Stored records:
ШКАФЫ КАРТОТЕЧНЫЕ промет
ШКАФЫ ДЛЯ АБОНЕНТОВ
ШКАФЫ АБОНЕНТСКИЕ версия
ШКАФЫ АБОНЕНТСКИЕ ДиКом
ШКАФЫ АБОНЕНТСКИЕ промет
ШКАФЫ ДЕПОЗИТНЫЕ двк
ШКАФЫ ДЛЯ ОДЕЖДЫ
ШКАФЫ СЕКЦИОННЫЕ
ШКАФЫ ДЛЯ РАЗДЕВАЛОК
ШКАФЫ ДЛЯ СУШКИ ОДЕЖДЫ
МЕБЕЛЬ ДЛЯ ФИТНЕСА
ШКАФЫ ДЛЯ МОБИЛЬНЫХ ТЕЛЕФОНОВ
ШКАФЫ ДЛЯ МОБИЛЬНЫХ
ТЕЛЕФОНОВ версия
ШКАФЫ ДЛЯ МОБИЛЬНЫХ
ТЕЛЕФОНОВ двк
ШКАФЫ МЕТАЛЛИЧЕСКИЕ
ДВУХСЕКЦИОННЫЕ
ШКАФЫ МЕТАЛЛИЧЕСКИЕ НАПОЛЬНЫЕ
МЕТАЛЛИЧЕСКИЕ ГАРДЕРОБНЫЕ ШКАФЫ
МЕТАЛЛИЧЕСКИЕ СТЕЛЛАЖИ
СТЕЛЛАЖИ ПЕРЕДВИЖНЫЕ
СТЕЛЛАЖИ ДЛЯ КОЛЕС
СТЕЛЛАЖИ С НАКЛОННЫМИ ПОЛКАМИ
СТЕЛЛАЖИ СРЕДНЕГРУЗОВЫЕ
...
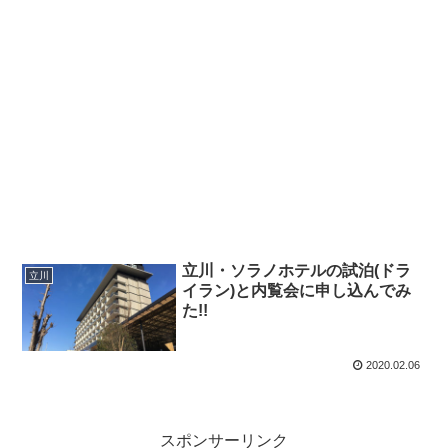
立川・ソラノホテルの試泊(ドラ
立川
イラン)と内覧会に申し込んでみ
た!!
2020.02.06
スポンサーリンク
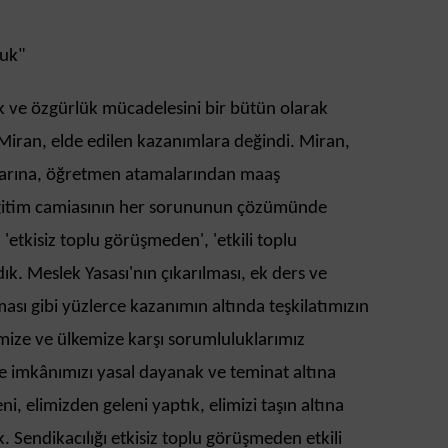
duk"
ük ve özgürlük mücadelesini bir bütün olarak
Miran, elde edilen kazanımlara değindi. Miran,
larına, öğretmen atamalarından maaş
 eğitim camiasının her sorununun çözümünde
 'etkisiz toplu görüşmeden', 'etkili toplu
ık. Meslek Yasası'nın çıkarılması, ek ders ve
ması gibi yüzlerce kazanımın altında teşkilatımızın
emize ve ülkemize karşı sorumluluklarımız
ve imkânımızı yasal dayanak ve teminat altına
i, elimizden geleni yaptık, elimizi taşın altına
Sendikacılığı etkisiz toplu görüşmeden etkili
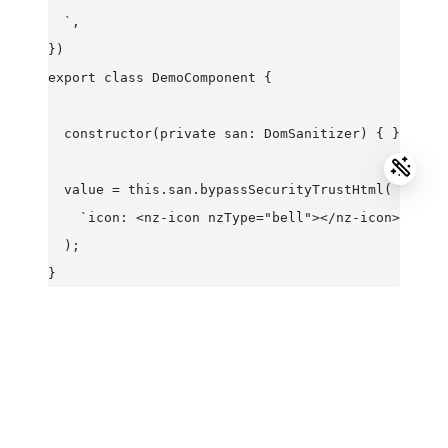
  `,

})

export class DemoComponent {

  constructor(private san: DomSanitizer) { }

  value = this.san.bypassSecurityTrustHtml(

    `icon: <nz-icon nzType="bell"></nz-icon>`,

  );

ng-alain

(WHAT YOU SHOULD DO): All lines above from the one containing "ШКАФЫ ДЛЯ МОБИЛЬНЫХ ТЕЛЕФОНОВ" to the one containing "СТЕЛЛАЖИ СРЕДНЕГРУЗОВЫЕ" must be repeated exactly, both lines included, and no others.

(ANSWER TO THE PROBLEM):
ШКАФЫ ДЛЯ МОБИЛЬНЫХ ТЕЛЕФОНОВ
ШКАФЫ ДЛЯ МОБИЛЬНЫХ
ТЕЛЕФОНОВ версия
ШКАФЫ ДЛЯ МОБИЛЬНЫХ
ТЕЛЕФОНОВ двк
ШКАФЫ МЕТАЛЛИЧЕСКИЕ
ДВУХСЕКЦИОННЫЕ
ШКАФЫ МЕТАЛЛИЧЕСКИЕ НАПОЛЬНЫЕ
МЕТАЛЛИЧЕСКИЕ ГАРДЕРОБНЫЕ ШКАФЫ
МЕТАЛЛИЧЕСКИЕ СТЕЛЛАЖИ
СТЕЛЛАЖИ ПЕРЕДВИЖНЫЕ
СТЕЛЛАЖИ ДЛЯ КОЛЕС
СТЕЛЛАЖИ С НАКЛОННЫМИ ПОЛКАМИ
СТЕЛЛАЖИ СРЕДНЕГРУЗОВЫЕ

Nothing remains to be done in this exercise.